__PROBLEM TO WORK ON__: Please give back all the records exactly, but keep the pictures out.
══════════════════════════════
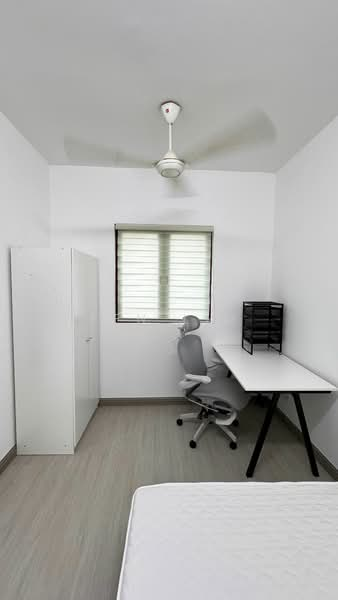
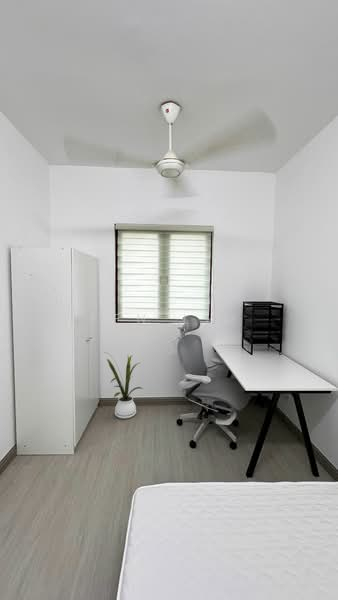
+ house plant [104,351,145,420]
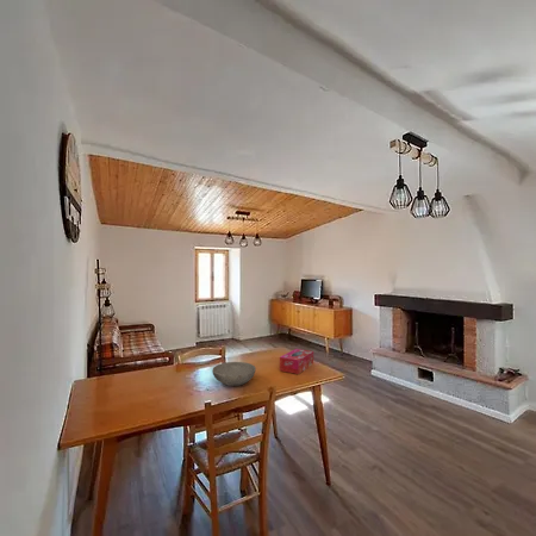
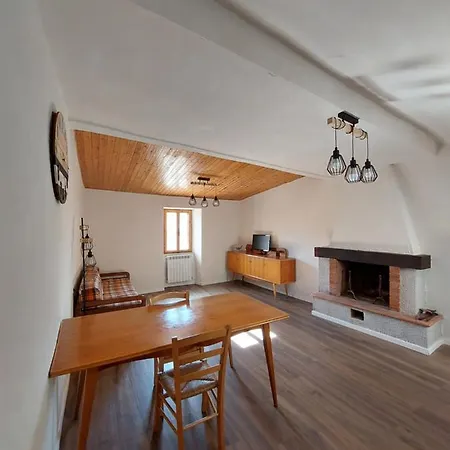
- tissue box [279,348,314,375]
- bowl [211,361,257,387]
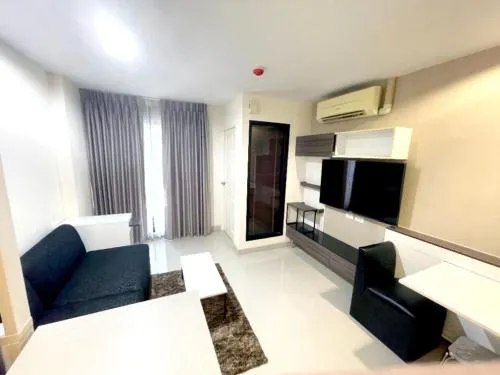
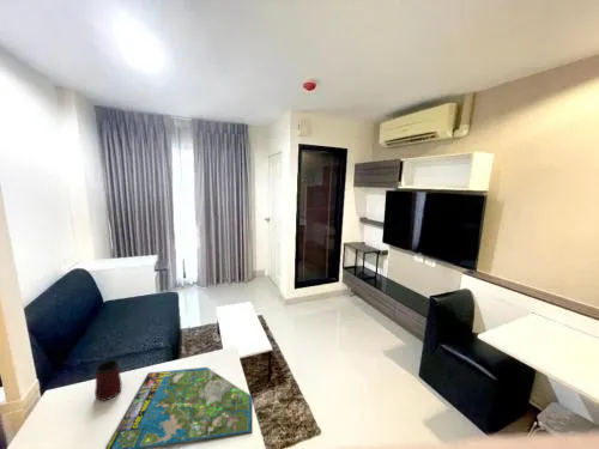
+ mug [93,359,123,402]
+ board game [104,366,253,449]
══════════════════════════════
__ANSWER TO THIS TASK__:
+ house plant [104,351,145,420]
- tissue box [279,348,314,375]
- bowl [211,361,257,387]
+ mug [93,359,123,402]
+ board game [104,366,253,449]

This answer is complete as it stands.